A screening organized in conjunction with the UC Center for Film and Media Studies
Presenters: Michael Gott, University of Cincinnati Center for Film & Media Studies and Valentine Umansky, Curatorial Fellow of Lens-Based Arts, Contemporary Arts Center, Cincinnati
Doors at 6:15PM, screening at 6:45PM
Sérgio Tréfaut: Treblinka, 2016, 61’, fiction
Portuguese filmmaker Sérgio Tréfaut has used fiction and documentary techniques to tell stories in his work. Treblinka combines aspects of both, recounting the experiences of survivors on their way to the Treblinka death camp. Based on the memoirs by Chil Rajchman, Treblinka: A Survivor’s Memory, Tréfaut’s film recreates train voyages in contemporary Europe in order to question how we see—and no longer see—images of horror. Tréfaut’s approach is to suggest that voice becomes more important than image in representations of trauma. Viewers see only fleeting reflections and glimpses as the trains traverse Poland, Ukraine, and Russia while actors read translations of Rajchman’s memoirs and fragments of other conversations the director had with survivors.

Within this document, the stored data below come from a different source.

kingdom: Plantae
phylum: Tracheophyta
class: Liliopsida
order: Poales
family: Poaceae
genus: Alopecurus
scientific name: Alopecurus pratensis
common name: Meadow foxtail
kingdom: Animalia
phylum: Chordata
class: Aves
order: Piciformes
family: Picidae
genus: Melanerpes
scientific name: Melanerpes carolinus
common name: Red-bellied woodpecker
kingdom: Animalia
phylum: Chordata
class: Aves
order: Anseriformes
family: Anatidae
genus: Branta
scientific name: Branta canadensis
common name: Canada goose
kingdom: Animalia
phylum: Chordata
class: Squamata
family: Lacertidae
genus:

Damjan Kozole, Borders, 8’, documentary
Slovenian director Damjan Kozole is best known for his 2003 film Rezervni deli (Spare Parts), which follows the perilous side of clandestine migration into Europe via the Balkans. Borders, which premiered at the 2016 Sarajevo Film Festival, is both an update of sorts to that acclaimed work and Kozole’s response to the “migrant crisis” that in Southeast Europe was reaching an apex the second half of 2015. Kozole places a camera at an angle that vividly recalls the Lumière brothers’ Arrival of a Train. Absent any narration or camera movement, Borders reflects on the ethics of representing human misery and re-stages film history.